The ‘Experience Room’

After being fitted with the sensory altering devices, participants entered an “Experience Room” where they were asked to complete a series of everyday tasks. They were given multiple, hard-to-hear instructions only once.

The tasks included things such as: feed the dog, take 37 cents out of the wallet, find the black shirt and button two buttons, and take the Tuesday morning pill (a mint) that is in the pill box.

Many of the participants Thursday said they felt a sense of dread as they looked about the room, unsure if they completed all the assigned tasks and became frustrated with how difficult it was to complete the ones they attempted.

“My initial feelings were that of confusion and disorientation,” John Harrington, 66, of Salem, said. “It shouldn’t have been, but it was hard to do the tasks we were asked to do.”

Susan Binzel, 58, of Bristol, said she didn’t realize how many “competing” distractions and influences people with dementia are faced with.

“We are all getting older, and it is helpful to know what people with dementia are going through,” Binzel said.

Binzel said the experience helped her understand how difficult it may be for someone with dementia to communicate how the disease makes them feel.

How to communicate

Collins shared tips with participants on how to communicate with people who have dementia, such as:

Always make eye contact, speak calmly with a normal tone.

A gentle hand touch can help engage the person in the conversation.

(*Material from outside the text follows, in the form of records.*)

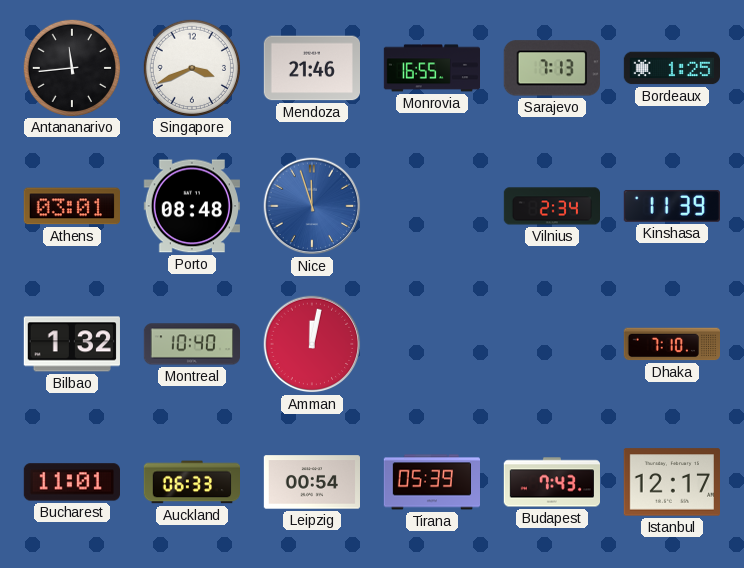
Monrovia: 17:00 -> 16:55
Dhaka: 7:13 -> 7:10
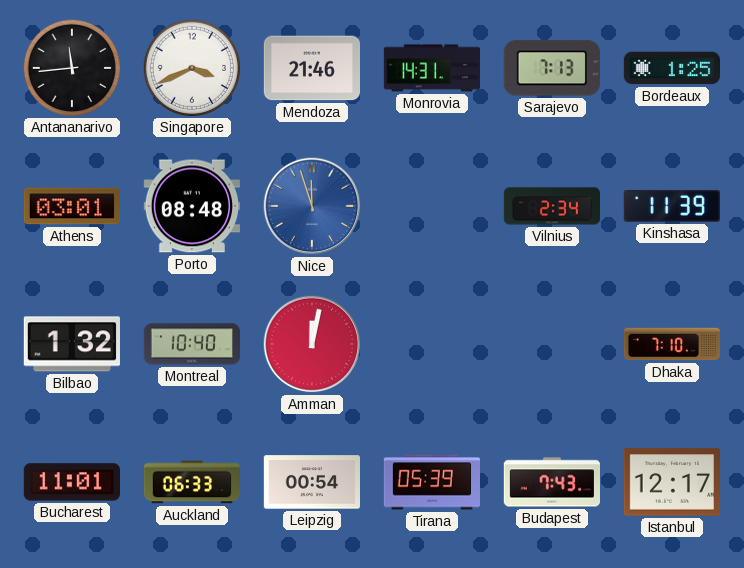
Monrovia: 16:55 -> 14:31
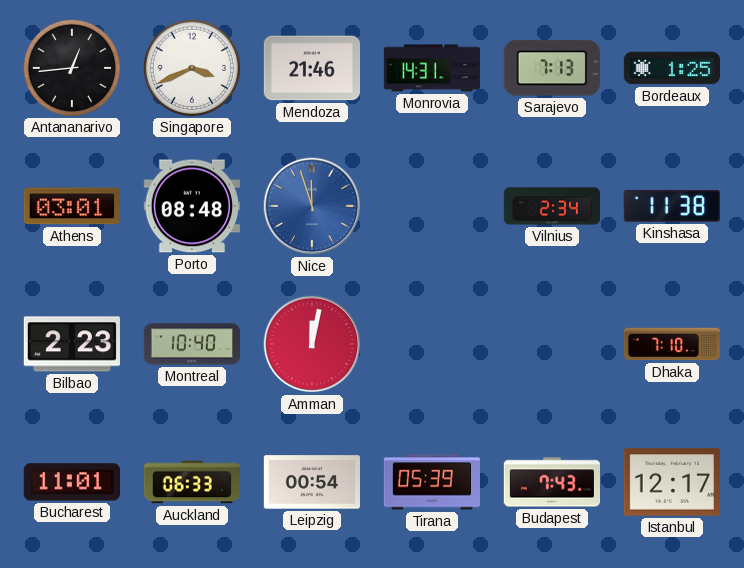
Antananarivo: 11:44 -> 12:44
Kinshasa: 11:39 -> 11:38
Bilbao: 1:32 -> 2:23
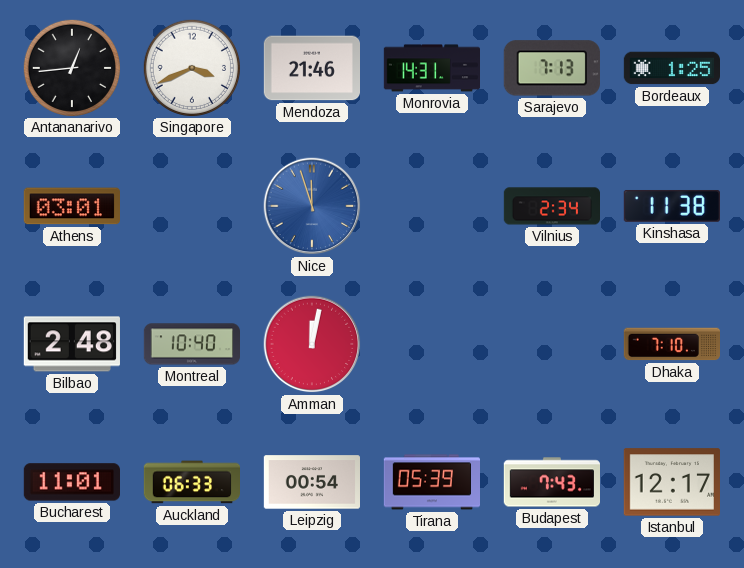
Porto: 08:48 -> none
Bilbao: 2:23 -> 2:48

Use short, simple sentences.

“A person with dementia will often shut down when they are given too much information,” Collins said.

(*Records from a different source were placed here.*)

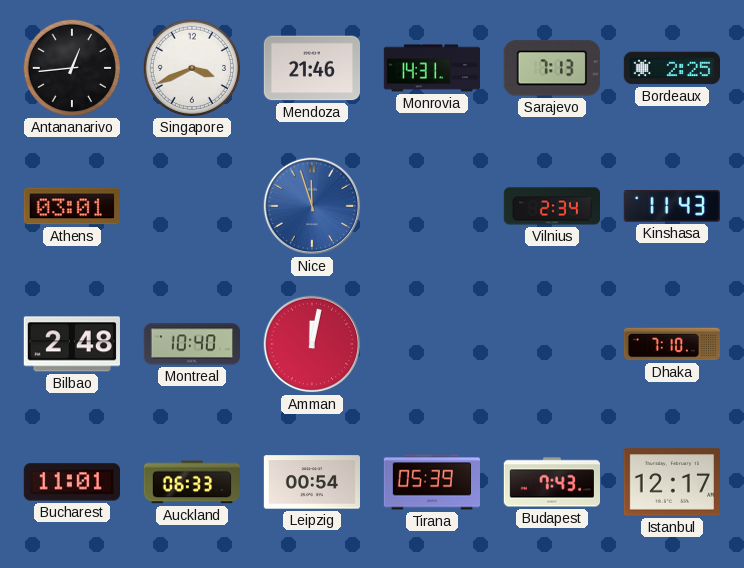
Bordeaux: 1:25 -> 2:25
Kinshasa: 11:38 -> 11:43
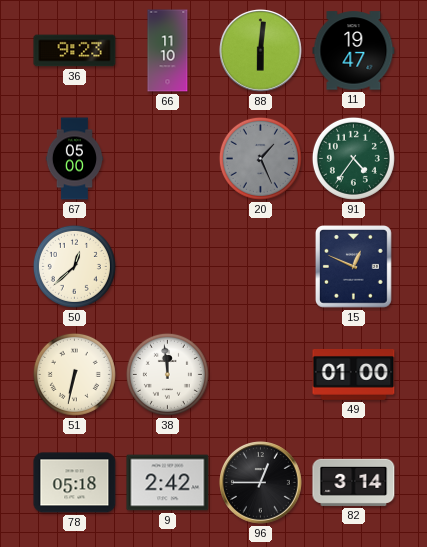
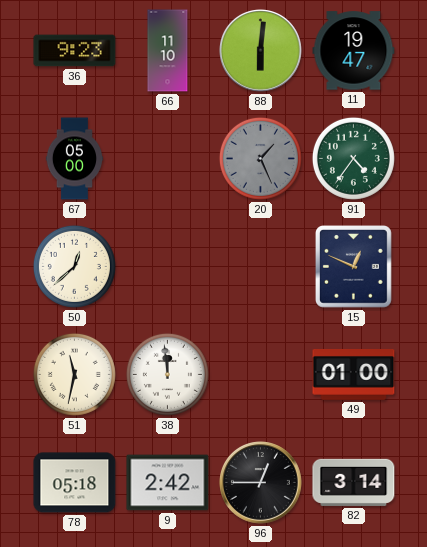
51: 6:32 -> 11:32
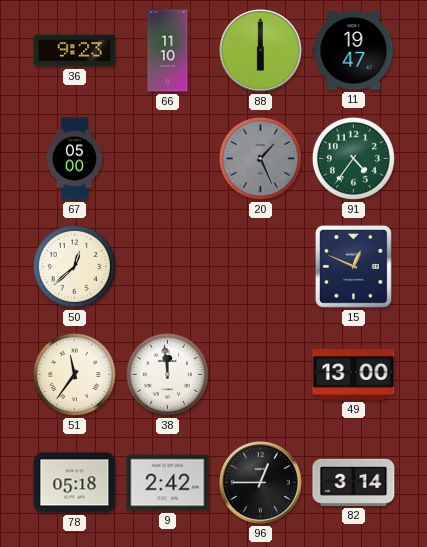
88: 6:01 -> 6:00
51: 11:32 -> 11:36
49: 01:00 -> 13:00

Those who took part in the program were also provided with information about other memory care and caregiver support programs.

For example, the Aging & Disability Resource Center offers free memory screenings, a Dementia 101 community education series and has a dementia care specialist on staff.

The Kenosha County Caregiver Support Group meets at 7 p.m. the second Tuesday of the month at KAFASI, 7730 Sheridan Road, and there is a Memory Masters program to help people with mild memory loss retain memory function by exercising the brain.